The Big Lebowski

Memphis Flyer

DIRECTED BY: Joel Coen

REVIEWED: 03-16-98

It’s not every day you get to see a Viking maiden bowl. But, then again, it’s not so surprising since this scene comes courtesy of the Coen brothers in their latest film The Big Lebowski. With The Big Lebowski, the Coens reaffirm their status as master practitioners of the comically absurd – for the movie is nothing if not absurd; “stupefying” is how the narrator puts it. And it’s this element that drives the film, making it as enjoyable a comedy as it could be.

Front and center in this convoluted tale is one Jeff “Dude” Lebowski (Jeff Bridges). Dude is a pot-mellowed guy who lives in a dingy apartment and even dingier clothes. He’s a league bowler and not much else. But then, after a pair of thugs break into his apartment and soil his rug, Dude suddenly has a career opportunity. The men were looking for another Jeff Lebowski, the crusty millionaire “Big Lebowski” (David Huddleston). Dude goes to visit his namesake to recover the cost of his damaged rug (“It tied the room together,” he’s been convinced), and though he’s initially tossed out on his can, he gets called back to deliver money to the kidnappers of the Big Lebowski’s promiscuous, much younger wife (Tara Reid).

Dude, with the help of his league teammate and ’Nam-addled buddy Walter Sobchak (John Goodman), fouls up the drop and loses the money. Now, the Big Lebowski is after him as well as some German Nihilists, a very powerful pornographer, and Lebowski’s estranged avant-garde artist daughter Maude (Julianne Moore), who muses over the lack of slang for the word “vagina.”

And if that sounds strange, consider Dude’s dream sequence which involves Saddam Hussein renting bowling shoes and the shot taken from the perspective of a rolling bowling ball. Or, how about Jesus Quintana (John Turturro), a Latino league rival who wears his purple pantsuit skin-tight and threatens to violate Dude, Walter, and team member Donny (Steve Buscemi) during the semi-finals?
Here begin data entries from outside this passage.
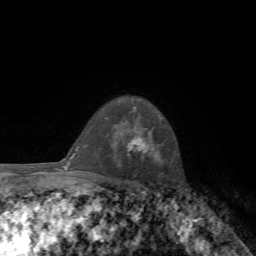
Breast MRI, one axial slice; position 50 of 72 along the scan axis; cropped to one breast; dynamic contrast-enhanced series, time point 2 of 7 at this slice position (early post-contrast); 1.5 T; TE 4.3 ms, TR 8.8 ms; 256 × 256 image matrix. Female patient.
Outlined on this slice (semi-automatically segmented with operator editing):
- enhancing-tissue mask used for the functional tumour volume (all voxels passing the contrast-enhancement thresholds inside the analysis volume; usually the tumour): bounding box <127,137,148,155> (left, top, right, bottom; pixels)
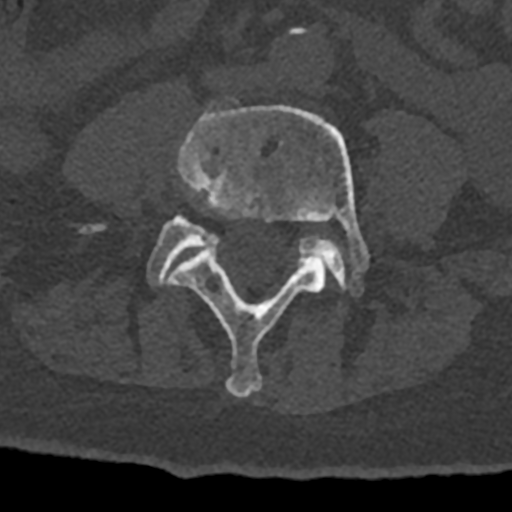
CT including the spine, one axial slice; slice 242 of 797 in the series (ordered by position); 120 kVp; bone window (W 1800 / L 400 HU); 512 × 512 image matrix. Patient: male, 74 years. Case-level facts recorded for this patient, not image findings: primary cancer: renal; vertebrae with lytic lesions (as recorded): T10, L1, L2, L3, L4, L5.
Outlined on this slice (semi-automatic segmentation, software-assisted and operator-edited):
- L4 vertebra: bounding box [x1, y1, x2, y2] px = [167, 105, 370, 397]
- L5 vertebra: [147, 216, 347, 289]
Then there’s the dance recital of Dude’s roly-poly landlord (Jack Kehler), who’s clad in nothing but a nude bodysuit and a few sprigs of leaves.

These bizarre touches are right up the Coens’ alley. The Big Lebowski possesses none of the dark undertones that flavored their last big hit, Fargo. Nor does it – despite all of its sundry characters and brief plot detours (such as the dream sequences) – try to do too much, as in The Hudsucker Proxy. Rather, this film harks back to Raising Arizona, another happily goofy kidnap caper.

In delivering their tale of mayhem, the Coens enlisted cinematographer Roger Deakins, who produces a crisp, bright look, and they have chosen a nifty soundtrack with bits of classical music, a flamenco-heavy cover of “Hotel California” by the Gipsy Kings, and more songs by Bob Dylan, Elvis Costello, Booker T. and the MGs, and others. Plus, there’s the crack ensemble cast. Bridges gives one of his funnier performances as the relaxed Dude. He’s heaped with abuse (he gets attacked by a ferret while enjoying a bath, among other indignities), but seemingly nothing gets more than just a little rattled. After he’s handed the ransom note by the Big Lebowski, Dude just says, “That’s a bummer,” then asks if he can light a “J.” As his partner in this crime, Goodman gets the choicest lines. He struggles to find a connection to his experiences in Vietnam in everything, even bowling. When a fellow bowler commits a small infraction, Walter pulls a gun and yells, “This is not ’Nam, Smokey. This is bowling. We’ve got rules!” Later, when Dude, Donny, and he are threatened by the Germans, he say, “Don’t worry. They’re Nihilists; they can’t hurt you.” Those with bit parts include David Thewlis as a giggling video director, Flea as one of the Germans, and Philip Seymour Hoffman as the Big Lebowski’s Mr. Smithers-like assistant.

The Big Lebowski is frequently hilarious, and if it sounds cliche to say laugh-out-loud funny, then so be it.